-- EXTRACTED TEXT --
=== Begin Enclosure ===

Posts Tagged ‘localization’

2013 and Beyond

February 10, 2014 Leave a comment

2014 is shaping up to be a busy year. Right now I’ve got four mobile games, two tabletop RPG books, and two nonfiction books at various stages of development, and I’m also trying to keep my promise to myself that I will write more fiction.

With all this going on, I haven’t had time to put together an elegant and well-reasoned thought piece or a vivid and fascinating memory of The Old Days for this update. However, there are a few bits and pieces that might be of interest:

Kingdoms of Camelot: Battle for the North is now in its third year, and still going strong. I’m currently helping develop a great new feature that I can’t really talk about, which will be released later in the year. You’ll see some familiar faces, and I think that fans of deeper Arthurian lore will be pleasantly surprised. That’s the intention, anyway.

In other KBN news, the game is ranked #10 by worldwide revenue in App Annie’s 2013 retrospective. A year ago, it was the iTunes Store’s #1 top-grossing app of 2012. And, of course, it’s also available for Android. I’ve been involved with KBN since the very start, and I’m delighted with its continuing success.

Another Kabam title I’ve worked on also did well in 2013, according to App Annie. The Hobbit: Kingdoms of Middle-earth ranked #8 by revenue in the U.S., #5 in the UK, and #6 in both France and Germany. Over the last year I worked on a narrative campaign feature that allows players to fight the Goblins of the Misty Mountains alongside heroes from the movies – and, in the most recent instalment, lets them take on the dread Necromancer from Mirkwood to Amon Lanc and beyond. Like all of Kabam’s mobile games, this is also available on Android.

=== End Enclosure ===

Saved data entries:

=== Begin Enclosure ===

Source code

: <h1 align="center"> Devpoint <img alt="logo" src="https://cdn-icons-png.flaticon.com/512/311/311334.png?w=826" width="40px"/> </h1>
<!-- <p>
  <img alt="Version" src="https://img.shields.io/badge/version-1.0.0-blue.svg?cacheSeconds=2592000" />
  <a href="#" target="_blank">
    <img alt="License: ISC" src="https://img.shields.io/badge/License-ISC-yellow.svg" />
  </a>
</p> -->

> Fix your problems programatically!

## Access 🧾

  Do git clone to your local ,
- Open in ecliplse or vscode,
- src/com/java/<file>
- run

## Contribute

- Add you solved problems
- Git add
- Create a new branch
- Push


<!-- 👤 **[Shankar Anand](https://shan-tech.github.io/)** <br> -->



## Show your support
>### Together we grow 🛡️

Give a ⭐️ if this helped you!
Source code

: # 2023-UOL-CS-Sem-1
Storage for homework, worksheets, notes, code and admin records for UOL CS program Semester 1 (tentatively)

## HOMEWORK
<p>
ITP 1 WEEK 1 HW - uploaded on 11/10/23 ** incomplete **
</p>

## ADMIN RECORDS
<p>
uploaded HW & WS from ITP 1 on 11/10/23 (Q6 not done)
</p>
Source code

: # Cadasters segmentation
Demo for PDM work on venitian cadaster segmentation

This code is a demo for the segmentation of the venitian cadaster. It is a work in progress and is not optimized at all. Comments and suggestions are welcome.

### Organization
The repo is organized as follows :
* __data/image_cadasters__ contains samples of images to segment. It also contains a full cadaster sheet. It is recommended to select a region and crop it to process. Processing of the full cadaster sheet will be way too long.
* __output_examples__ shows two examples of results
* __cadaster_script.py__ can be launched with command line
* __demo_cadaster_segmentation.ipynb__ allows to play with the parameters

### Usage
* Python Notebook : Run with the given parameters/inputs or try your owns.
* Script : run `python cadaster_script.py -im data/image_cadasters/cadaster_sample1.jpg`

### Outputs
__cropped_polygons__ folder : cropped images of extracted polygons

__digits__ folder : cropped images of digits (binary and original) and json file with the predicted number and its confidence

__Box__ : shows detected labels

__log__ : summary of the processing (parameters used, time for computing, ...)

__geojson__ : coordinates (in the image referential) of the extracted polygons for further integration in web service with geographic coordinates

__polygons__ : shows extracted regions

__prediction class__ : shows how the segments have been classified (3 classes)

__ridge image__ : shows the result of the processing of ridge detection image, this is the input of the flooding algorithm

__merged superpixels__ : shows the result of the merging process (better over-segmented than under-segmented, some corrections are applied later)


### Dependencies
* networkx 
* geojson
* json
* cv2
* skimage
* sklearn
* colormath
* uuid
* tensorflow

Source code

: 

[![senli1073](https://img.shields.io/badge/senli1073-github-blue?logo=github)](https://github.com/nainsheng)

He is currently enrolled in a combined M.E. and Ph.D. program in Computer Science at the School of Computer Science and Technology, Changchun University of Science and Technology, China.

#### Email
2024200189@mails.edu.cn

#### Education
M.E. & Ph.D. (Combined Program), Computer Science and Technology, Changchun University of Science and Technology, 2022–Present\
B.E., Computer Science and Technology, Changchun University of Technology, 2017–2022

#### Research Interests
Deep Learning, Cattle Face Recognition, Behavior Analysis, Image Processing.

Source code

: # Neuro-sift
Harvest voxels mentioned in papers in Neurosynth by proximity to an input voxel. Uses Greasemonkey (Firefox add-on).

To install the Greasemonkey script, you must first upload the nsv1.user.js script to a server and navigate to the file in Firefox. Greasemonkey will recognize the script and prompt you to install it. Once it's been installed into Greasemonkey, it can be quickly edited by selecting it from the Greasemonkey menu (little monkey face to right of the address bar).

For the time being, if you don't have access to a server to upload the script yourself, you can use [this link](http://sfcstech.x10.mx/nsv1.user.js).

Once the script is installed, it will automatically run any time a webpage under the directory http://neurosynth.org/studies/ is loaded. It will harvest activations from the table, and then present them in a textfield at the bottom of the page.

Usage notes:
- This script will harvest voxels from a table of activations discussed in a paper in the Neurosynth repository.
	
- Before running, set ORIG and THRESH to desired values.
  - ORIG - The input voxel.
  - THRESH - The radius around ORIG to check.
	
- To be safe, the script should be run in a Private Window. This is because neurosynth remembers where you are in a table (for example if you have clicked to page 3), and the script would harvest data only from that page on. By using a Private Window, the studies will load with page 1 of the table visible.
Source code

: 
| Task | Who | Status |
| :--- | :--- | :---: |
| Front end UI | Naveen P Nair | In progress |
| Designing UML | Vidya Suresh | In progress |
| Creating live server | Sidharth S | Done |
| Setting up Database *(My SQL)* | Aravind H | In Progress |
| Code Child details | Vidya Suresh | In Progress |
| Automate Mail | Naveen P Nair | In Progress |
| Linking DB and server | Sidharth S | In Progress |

=== End Enclosure ===

-- EXERCISE SET --
(A) Answer these questions using the blog post:
(i) How many mobile games does the writer have at various stages of development?
(ii) What rank did Kingdoms of Camelot: Battle for the North reach by worldwide revenue in App Annie's 2013 retrospective?
(iii) What rank by revenue in the UK did The Hobbit: Kingdoms of Middle-earth reach?
(B) Rename "busy year" as "hectic year" in the blog post, and write out the stretch from "2013 and Beyond" to "write more fiction." with that change.
(C) Continue the blog post about the writer's game projects from the point where it stops.
The items have no connection to the blog post.

-- YOUR RESPONSES --
(A)
(i) Four
(ii) #10
(iii) #5

(B)
2013 and Beyond

February 10, 2014 Leave a comment

2014 is shaping up to be a hectic year. Right now I’ve got four mobile games, two tabletop RPG books, and two nonfiction books at various stages of development, and I’m also trying to keep my promise to myself that I will write more fiction.

(C)
Dragons of Atlantis: Heirs of the Dragon has just acquired a great little feature that allows your dragon to go exploring when you’re not using it in battle, and find you all kinds of interesting treasures. I wasn’t involved with that particular feature, but throughout the last year I’ve been working on new dragons, new troops, and various other expansions. More on those when I’m allowed to talk about them. Also on Android.

Beside these three, I’ve been working on localization editing for a whole bunch of games from China that are hoping to build on their success in that booming market and move into the West. Three projects down so far, and two more in progress: more when I can talk about them. There is some good stuff coming out of China, for sure, and many commentators have tagged it as a market to watch. Russia, India, and Brazil are also poised to become significant mobile-games markets in 2014, according to many analysts.

And finally in mobile gaming, I’ve been working on a new fantasy RPG for iOS. I can’t give any details at this stage, but I will say that the setting is interesting and I’ve been having a very good time developing the backstory and advising on some quite intriguing features, both in narrative and gameplay.

The two books I wrote for Osprey Adventures in 2013 have been well received, and I’ve signed up to write two more. Thor: Viking God of Thunder in the Myths and Legends line has been getting good reviews, and the new Templar conspiracy I laid out in Knights Templar: A Secret History has been well reviewed and has inspired both fiction writers and tabletop RPG designers. I’ve been contracted to write two more titles: Theseus and the Minotaur is due to be released in November this year, and I’m just starting work on a yet-to-be-announced Dark Osprey title.

I’ve also been indulging my love for historical fantasy in a few tabletop RPG projects.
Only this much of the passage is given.